Foi então que o presidente se virou e começou a avançar na direção contrária à da plataforma do caminhão, onde um grupo folclórico vestindo ponchos pretos cantava e onde ele faria um discurso sobre a necessidade de que os operários mantivessem a produção nas empresas da área social. Foi andando, distribuindo apertos de mão e palavras de incentivo, com as costas eretas e a cabeça erguida, enquanto as pessoas o saudavam e as crianças e os cachorros andavam em zigue-zague entre os adultos.

– Como vai a produção de pão, companheiro? – perguntou-me o presidente, aproximando-se, atraído, quem sabe, pelo resplendor do meu uniforme branco de padeiro e pelo aroma de pão quente que vinha do forno. Apertou minha mão e me abraçou, e sua fina jaqueta de couro ficou impregnada de farinha.

– Estou aqui, pondo pão no forno para o meio-dia, se bem que não sei se vai ter pão para o jantar – disse eu, enquanto com as mãos tentava tirar o pó branco de suas lapelas, com uns tapinhas que os seguranças acompanharam de sobrancelhas erguidas.

– Mas então o que é que os companheiros vão comer às onze? – perguntou ele, sério.

– Pois chazinho puro, presidente. E só.
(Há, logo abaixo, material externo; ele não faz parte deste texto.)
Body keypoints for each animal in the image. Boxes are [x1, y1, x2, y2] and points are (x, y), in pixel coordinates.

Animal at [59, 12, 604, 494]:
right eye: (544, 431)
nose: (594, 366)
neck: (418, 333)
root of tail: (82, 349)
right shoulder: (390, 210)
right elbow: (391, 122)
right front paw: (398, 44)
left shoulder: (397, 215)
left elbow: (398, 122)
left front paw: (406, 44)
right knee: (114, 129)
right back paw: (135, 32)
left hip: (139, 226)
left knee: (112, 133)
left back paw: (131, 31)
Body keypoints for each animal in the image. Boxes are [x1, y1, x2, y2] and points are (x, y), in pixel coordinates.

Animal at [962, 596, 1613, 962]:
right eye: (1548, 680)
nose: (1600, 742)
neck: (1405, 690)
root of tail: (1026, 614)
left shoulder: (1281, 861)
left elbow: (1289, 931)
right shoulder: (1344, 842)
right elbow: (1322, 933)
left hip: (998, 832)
Se é que ainda sobrou algum chá nos armazéns.

– E pão?

– Mas como, se não tem farinha, presidente? O senhor quer que eu amasse o quê? – repliquei, com franqueza, mas sem lhe faltar com o respeito, ao mesmo tempo em que um dos seguranças me dava uma discreta cotovelada.
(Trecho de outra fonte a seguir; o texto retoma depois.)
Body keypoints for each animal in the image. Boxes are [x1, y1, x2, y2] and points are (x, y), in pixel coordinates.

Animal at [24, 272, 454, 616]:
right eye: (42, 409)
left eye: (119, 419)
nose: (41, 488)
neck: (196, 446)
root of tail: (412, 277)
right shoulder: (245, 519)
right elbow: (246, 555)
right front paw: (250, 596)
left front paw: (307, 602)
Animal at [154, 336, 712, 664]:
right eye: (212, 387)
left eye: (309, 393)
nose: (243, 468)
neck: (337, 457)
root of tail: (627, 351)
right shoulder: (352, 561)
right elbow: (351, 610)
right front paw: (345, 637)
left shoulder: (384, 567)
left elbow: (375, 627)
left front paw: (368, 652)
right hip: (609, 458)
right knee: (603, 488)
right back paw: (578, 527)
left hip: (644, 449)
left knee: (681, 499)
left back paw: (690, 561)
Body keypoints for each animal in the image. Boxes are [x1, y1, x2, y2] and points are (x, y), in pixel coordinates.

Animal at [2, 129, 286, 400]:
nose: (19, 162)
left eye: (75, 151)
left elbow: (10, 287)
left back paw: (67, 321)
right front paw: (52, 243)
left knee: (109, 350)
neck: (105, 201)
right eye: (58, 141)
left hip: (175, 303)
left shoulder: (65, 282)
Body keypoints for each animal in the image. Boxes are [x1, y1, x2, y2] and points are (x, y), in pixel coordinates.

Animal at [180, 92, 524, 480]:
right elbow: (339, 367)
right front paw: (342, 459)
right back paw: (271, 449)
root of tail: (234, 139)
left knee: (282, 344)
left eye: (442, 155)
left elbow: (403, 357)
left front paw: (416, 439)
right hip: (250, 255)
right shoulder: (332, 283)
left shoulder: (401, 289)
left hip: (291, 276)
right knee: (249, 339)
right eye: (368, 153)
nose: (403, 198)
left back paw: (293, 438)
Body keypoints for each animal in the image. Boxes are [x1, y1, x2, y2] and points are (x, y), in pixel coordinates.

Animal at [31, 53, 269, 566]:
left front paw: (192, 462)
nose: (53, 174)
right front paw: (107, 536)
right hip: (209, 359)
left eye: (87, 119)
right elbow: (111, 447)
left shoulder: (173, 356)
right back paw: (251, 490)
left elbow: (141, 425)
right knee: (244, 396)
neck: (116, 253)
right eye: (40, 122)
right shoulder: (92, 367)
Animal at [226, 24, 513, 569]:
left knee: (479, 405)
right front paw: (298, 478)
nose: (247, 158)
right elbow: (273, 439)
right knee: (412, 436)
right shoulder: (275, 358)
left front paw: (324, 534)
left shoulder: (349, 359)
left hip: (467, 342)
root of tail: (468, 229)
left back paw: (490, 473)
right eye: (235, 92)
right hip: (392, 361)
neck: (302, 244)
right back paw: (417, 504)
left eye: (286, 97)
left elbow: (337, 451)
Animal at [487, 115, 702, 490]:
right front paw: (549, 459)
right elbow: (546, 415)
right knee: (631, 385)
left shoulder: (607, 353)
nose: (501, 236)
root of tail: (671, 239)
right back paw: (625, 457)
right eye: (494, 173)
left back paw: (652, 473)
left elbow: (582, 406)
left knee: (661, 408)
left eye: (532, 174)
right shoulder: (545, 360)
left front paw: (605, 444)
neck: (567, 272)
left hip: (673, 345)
– Temos de combater o mercado negro, companheiro – disse o presidente. – É por aí que o inimigo pode acabar conosco.

E foi então que me atrevi a perguntar:

– O senhor já não se lembra de mim, presidente?
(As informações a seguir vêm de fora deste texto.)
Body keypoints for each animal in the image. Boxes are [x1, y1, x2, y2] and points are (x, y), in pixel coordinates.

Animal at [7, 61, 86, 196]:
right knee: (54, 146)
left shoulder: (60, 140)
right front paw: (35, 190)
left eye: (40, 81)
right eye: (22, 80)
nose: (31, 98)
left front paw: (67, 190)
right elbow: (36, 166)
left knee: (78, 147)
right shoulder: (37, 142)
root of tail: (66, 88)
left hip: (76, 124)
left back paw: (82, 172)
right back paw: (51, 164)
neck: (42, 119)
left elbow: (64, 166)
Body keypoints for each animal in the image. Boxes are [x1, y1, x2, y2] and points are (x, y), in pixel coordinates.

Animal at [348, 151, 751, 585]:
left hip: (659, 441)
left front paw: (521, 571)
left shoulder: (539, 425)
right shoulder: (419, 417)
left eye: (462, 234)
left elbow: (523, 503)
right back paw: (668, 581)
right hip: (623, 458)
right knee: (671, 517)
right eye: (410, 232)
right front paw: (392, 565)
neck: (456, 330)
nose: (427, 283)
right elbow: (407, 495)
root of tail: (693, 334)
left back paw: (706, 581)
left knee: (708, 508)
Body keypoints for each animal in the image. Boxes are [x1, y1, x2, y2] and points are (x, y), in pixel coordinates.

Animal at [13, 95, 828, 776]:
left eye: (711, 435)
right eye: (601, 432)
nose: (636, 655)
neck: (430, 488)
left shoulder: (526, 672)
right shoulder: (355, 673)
Afastando o segurança que se interpunha entre nós, ele cravou seu olhar de olhos pequenos e espertos nos meus. Pude ver claramente suas pupilas cor de café mergulhadas no fundo das grossas lentes de seus óculos escuros.

– Como você se chama? – me perguntou entre os vivas e empurrões das pessoas, bem no momento em que uma velha lhe passava uma empanada frita e um acordeonista cego lhe entregava uma carta.

Eu disse meu nome, mas ele não teve reação. Pior: fiquei com a impressão de que estava interessado apenas em retomar a marcha e chegar na plataforma do caminhão, onde a apresentação de charangos, tambores e quenas já estava terminando. Foi então que acrescentei:

– Não se lembra do Juan Demarchi?

– O sapateiro anarquista? – perguntou o presidente, surpreso.

– Ele mesmo.

– Claro que me lembro – retrucou o presidente em voz alta, agitando uma mão no ar enquanto a massa o afastava de mim. – Foi meu professor na juventude. Tinha uma oficina no cerro5 da Cor­dillera de Valparaíso.

– Eu sou o Cachafaz – gritei a plenos pulmões e com orgulho. – Não se lembra de mim?

Agora o presidente era um náufrago à deriva, porque a maré de gente o arrastava para o palco improvisado. Eu continuei aferrado à árvore que faz sombra em meu pequeno estabelecimento. Só muito mais tarde, quando estava empilhando lenha para a fornada seguinte, um sujeito de óculos de sol, terno e gravata, chegou ao balcão perguntando pelo Cachafaz.

– Às suas ordens – disse eu, sacudindo a farinha das mãos.

– Eu trago um recado do presidente – anunciou o homem, sem se alterar. Senti que meu coração saltava pela boca. – Ele estará esperando o senhor na próxima segunda-feira, às seis da tarde, no palácio de La Moneda.

4 Das páginas que vivi / sempre guardo grandes lembranças / minha canção não as esquece / passa o tempo e mais me recordo. [N. E.]

5 Em espanhol, cerro é “morro, monte”. Em Valparaíso, cidade litorânea de relevo acidentado, muitos dos seus bairros ou áreas são identificados por sua localização em algum de seus cerros – como ocorre, por exemplo, no Rio de Janeiro, com os morros da Rocinha, do Estácio, de Santa Marta, entre outros, que são também indicativos de bairros. Mantivemos cerro por fazer parte do nome próprio do lugar. [N. T.]